Tuesday, November 22, 2011

Why family can sometimes be really helpful

Often times EMS providers can find family more of a hinderance than a help. Sometimes I will tell family members if they can find a medication list or a bag for the patient, in part because it is helpful but more often than not it is so I can talk to the patient without interruption or fear of outside influences.

Now, there are times when having the family around is absolutely essential.

We get dispatched for an altered level of consciousness at the local incredibly frustrating apartment complex (its a nightmare to get anything other than a stair-chair in and out of) and find a worried family with an elderly man lying on the back bed.

First impressions for me where that he was very ill (medically speaking) or that he may have had a stroke. Then the family pipes up. "He fell down a full flight of stairs to the basement and a neighbor brought him back up. He normally is not like this."

Hello red flag! He fell down a flight of stairs?! And he was moved?! Now this is no fault of the family themselves, they were not present during the fall, but one of my biggest pet peeves is possible head/neck injuires that decide moving is a brilliant idea (more on rugby players at a later date).

A quick assessment gets me very little response from the patient, something about chocolate was all that was audible. His vital signs are stable but I do not like the fact that he is so out of it. The ALS that is on the way is not getting canceled at this point.
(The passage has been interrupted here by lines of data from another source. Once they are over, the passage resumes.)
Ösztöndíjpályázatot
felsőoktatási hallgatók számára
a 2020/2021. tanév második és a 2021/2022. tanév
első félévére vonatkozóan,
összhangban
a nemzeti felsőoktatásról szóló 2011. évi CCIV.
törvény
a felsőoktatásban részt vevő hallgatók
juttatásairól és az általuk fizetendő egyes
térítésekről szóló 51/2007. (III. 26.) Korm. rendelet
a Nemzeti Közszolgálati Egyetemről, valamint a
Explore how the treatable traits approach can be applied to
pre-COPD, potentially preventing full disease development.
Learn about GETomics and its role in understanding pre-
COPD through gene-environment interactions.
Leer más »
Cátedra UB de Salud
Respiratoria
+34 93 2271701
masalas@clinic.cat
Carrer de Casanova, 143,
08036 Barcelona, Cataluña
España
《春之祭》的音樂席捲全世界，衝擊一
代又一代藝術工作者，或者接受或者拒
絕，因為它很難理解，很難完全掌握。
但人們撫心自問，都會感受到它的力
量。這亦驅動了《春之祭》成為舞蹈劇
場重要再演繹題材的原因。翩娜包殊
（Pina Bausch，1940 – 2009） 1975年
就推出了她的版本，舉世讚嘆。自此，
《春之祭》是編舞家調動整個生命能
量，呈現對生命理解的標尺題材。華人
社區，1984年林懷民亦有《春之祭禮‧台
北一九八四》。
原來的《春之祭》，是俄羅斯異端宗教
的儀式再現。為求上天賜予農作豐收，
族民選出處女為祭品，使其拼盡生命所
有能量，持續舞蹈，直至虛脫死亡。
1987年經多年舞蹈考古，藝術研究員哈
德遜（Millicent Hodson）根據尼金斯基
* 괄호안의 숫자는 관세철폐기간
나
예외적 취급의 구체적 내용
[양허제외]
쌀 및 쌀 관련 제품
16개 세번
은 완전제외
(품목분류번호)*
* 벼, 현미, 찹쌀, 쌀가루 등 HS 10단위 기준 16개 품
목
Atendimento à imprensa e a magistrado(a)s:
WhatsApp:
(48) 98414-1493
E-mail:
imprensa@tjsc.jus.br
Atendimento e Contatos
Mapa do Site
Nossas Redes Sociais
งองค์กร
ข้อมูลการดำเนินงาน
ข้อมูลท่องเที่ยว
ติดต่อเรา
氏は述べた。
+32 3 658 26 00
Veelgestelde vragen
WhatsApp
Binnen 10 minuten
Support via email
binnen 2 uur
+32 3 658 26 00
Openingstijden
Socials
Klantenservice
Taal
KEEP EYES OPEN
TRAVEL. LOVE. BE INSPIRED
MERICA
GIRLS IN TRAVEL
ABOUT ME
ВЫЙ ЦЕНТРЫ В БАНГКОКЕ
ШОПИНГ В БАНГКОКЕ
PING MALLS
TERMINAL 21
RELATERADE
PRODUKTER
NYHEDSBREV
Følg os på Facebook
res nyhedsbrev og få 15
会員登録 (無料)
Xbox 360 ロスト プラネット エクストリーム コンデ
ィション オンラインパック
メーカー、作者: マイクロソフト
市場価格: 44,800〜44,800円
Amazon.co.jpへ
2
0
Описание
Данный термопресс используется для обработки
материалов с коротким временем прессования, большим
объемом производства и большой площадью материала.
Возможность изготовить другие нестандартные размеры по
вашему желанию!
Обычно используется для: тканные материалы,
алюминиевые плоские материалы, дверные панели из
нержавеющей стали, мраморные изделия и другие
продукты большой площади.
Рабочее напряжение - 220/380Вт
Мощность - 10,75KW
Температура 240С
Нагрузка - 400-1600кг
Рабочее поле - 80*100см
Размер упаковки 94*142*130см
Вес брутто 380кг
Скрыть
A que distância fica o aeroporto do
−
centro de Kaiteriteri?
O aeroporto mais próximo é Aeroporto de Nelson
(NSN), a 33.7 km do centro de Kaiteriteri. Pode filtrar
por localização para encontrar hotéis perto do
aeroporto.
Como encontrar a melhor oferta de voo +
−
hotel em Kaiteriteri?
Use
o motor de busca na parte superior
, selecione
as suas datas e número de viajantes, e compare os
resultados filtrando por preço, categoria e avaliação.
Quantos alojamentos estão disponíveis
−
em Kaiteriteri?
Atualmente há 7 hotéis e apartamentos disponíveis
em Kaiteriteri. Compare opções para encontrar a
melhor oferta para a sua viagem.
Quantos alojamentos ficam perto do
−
I get my partners to hold C-spine and go grab the backboard. I start asking the family more questions (including that drug list!) as we start to get him ready to for transport. Beyond his current state, he sounds pretty healthy. The wail of sirens lets me know that ALS is here and I start mentally prepping for the report as the family tells me this lovely detail: "He is typically more lucid than you or I." Red Flag! Red Flag!

I do a quick hand-off to the medic and am getting quizzical looks as to why my partners are now trying to get a C-collar on this poor man. The medic even tries to shoe them away and not call it a trauma, as if I am crazy and don't know my own BLS protocols.

I may be less experienced than you but I do know this, when family says that this is vastly off his normal mental status AND that he fell, I am NOT letting you take off that collar. After a quick re-emphasizing of those two points (especially how off this is for him from his families standpoint), the medic gets it and agrees with me on the board and collar.

We of course help ALS carry him down the stairs (they may not be my favorite medics from that station but I am not one to let personal taste get in the way of professional care) and he is off to the local trauma hospital.

Even when you are out ranked and have less experience, when the family is rattled by his lack of mental awareness, or rather the sudden drop in it, you list to the family hands down. If it were not for them, I would not have been nearly as persistent as I was with the medic. If it were not for the family, I am not sure anyone would have realized he may have been a head trauma until it was too late.

Sometimes, family is your saving grace on a call.